══ EXTRAIT DU DOCUMENT

Si, pour un athlète, représenter le pays aux Jeux olympiques s'avère être le summum de la réussite dans la pratique d'un sport, pour les parents, c'est tout aussi significatif. Des premiers entraînements jusqu'aux compétitions internationales, ils ont suivi leurs enfants dans les hauts et les bas du sport d'élite. Comment les parents se préparent-ils aux Jeux olympiques?

La psychologie des Jeux

Bruno Ouellette est un passionné de la performance. Le psychologue a accompagné et conseillé plusieurs athlètes de haut niveau dans l'atteinte de leurs objectifs. Parmi ceux-ci figurent Alexandre Despatie, Émilie Heymans, Joannie Rochette et l'équipe canadienne de patinage de vitesse. Il explique comment accompagner un athlète en compétition.

Pour les parents qui vivent cette année leurs premiers Jeux olympiques, les prochaines semaines s'annoncent hautes en couleurs et fortes en émotions. Devant quelque chose de nouveau et d'aussi grandiose, la préparation est essentielle, non seulement pour l'athlète, mais aussi pour les parents.

Bruno Ouellette suggère de bien se familiariser avec les étapes du voyage et la ville où se tiennent les Jeux. Avec les fédérations sportives, des sessions d'informations sont organisées avant les Jeux pour réduire au minimum l'incertitude des parents. Du côté du Comité olympique canadien (COC), on prévoit sur place des endroits où les parents peuvent se retrouver pendant les Jeux olympiques.

«Plus le parent est à l'aise avec la compétition et l'organisation, moins il sera une distraction pour l'athlète. Plusieurs fédérations ont pris ça en charge à travers les années, la préparation des parents, pour ne pas que ceux-ci deviennent des sources de distraction», explique M. Ouellette.

L'habitude des Jeux

Pour des parents expérimentés, qui ont surfé sur la vague olympique auparavant, un minimum de préparation est malgré tout nécessaire puisqu'il n'est pas dit qu'on s'habitue au tourbillon des Jeux. «Ce sont des moments très importants. Le niveau d'émotion est élevé. Ils prennent ça à coeur. Mais ils doivent éviter de partager leur anxiété et leur nervosité. Ils doivent pouvoir parler d'autre chose, tout en manifestant leur soutien», recommande le psychologue.

La famille ne doit ni être une corvée pour l'athlète ni une béquille. C'est pourquoi il les encourage à maintenir des liens avec les autres parents, bien planifier l'horaire pour occuper leur temps libre et être disponibles pour les compétitions. «Ils ne doivent pas poser de questions aux athlètes, les parents doivent se prendre en charge», ajoute-t-il.

L'expérience à distance

Si beaucoup de parents se déplacent à Rio, certains restent au pays et l'expérience des Jeux sera totalement différente, mais tout aussi excitante, surtout grâce aux moyens de communication. «Je me souviens des premières fois où les athlètes amenaient un téléphone cellulaire en compétition, on se demandait si ça ne deviendrait pas une source de distraction. Aujourd'hui, il n'y a pas un athlète qui va sur le site de compétition sans son téléphone.»

════

__TÂCHE COURTE 1__. Réécrivez sous forme de liste le paragraphe de l'article qui commence par « Bruno Ouellette suggère », en conservant ses faits principaux.
__TÂCHE COURTE 2__.
Répondez, s'il vous plaît, aux questions suivantes d'après l'article :
(a) Quelle est la profession de Bruno Ouellette ?
(b) Selon lui, que ne doit pas être la famille pour l'athlète ?
(c) Dans quelle ville beaucoup de parents se déplacent-ils ?
__TÂCHE COURTE 3__.
Indiquez si chaque affirmation concorde avec l'article. Répondez par oui ou par non et citez les mots décisifs de l'article.
(a) Bruno Ouellette a accompagné Joannie Rochette.
(b) Les parents expérimentés n'ont besoin d'aucune préparation.
(c) Aujourd'hui, certains athlètes se rendent sur le site de compétition sans leur téléphone.
La liste qui suit n'est pas nécessaire.

══ LIGNES DE DONNÉES

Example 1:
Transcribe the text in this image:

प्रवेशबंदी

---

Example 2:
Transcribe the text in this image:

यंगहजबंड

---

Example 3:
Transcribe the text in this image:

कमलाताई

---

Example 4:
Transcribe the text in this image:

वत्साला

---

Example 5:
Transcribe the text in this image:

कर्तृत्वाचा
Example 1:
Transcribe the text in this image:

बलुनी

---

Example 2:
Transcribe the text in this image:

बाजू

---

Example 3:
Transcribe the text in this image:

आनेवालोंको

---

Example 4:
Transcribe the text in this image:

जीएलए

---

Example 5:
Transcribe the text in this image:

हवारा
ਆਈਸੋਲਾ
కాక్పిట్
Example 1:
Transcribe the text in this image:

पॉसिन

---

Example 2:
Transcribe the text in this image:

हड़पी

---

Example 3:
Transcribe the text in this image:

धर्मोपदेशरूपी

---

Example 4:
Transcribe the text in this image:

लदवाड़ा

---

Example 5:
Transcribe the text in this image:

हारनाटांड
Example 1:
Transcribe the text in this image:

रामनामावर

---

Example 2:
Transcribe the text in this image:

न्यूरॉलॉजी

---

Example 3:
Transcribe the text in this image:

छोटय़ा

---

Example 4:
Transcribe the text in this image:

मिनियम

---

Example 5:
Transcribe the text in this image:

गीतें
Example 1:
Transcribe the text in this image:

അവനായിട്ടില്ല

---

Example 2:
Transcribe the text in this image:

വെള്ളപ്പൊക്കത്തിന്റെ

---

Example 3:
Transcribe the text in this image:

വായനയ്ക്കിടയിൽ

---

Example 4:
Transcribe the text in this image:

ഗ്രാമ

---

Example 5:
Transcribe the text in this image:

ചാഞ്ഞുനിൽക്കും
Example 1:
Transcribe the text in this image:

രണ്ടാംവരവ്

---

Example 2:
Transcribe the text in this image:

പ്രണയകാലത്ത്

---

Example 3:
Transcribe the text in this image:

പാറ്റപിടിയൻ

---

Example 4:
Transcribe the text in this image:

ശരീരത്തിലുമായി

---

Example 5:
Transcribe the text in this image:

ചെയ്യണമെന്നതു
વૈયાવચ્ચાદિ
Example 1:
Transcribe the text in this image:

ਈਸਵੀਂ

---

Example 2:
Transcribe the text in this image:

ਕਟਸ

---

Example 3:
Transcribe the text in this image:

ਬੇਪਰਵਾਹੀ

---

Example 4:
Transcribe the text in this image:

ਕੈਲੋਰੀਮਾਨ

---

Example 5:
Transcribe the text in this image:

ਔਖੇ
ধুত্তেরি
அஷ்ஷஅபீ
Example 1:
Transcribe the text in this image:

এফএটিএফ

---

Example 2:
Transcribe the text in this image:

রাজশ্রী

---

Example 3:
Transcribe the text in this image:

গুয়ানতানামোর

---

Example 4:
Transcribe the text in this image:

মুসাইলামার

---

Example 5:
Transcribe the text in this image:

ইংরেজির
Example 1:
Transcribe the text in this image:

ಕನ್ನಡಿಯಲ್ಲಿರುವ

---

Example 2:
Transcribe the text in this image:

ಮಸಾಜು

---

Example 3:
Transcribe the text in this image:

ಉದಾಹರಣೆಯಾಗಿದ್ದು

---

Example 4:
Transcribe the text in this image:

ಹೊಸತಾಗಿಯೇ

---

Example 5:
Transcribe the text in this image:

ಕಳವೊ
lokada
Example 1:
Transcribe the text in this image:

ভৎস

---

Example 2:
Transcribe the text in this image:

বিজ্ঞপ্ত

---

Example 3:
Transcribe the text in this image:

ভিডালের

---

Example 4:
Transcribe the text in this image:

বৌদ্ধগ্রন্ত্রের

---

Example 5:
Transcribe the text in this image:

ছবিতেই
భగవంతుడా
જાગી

════

__RÉSULTAT FINAL 1__.
- Bruno Ouellette conseille de bien se familiariser avec les étapes du voyage et avec la ville où se tiennent les Jeux.
- Des sessions d'informations sont organisées avec les fédérations sportives avant les Jeux pour réduire au minimum l'incertitude des parents.
- Le Comité olympique canadien (COC) prévoit sur place des endroits où les parents peuvent se retrouver pendant les Jeux olympiques.

__RÉSULTAT FINAL 2__.
(a) Il est psychologue.
(b) Elle ne doit être ni une corvée ni une béquille.
(c) À Rio.

__RÉSULTAT FINAL 3__.
(a) Oui : « Parmi ceux-ci figurent Alexandre Despatie, Émilie Heymans, Joannie Rochette »
(b) Non : « un minimum de préparation est malgré tout nécessaire »
(c) Non : « Aujourd'hui, il n'y a pas un athlète qui va sur le site de compétition sans son téléphone. »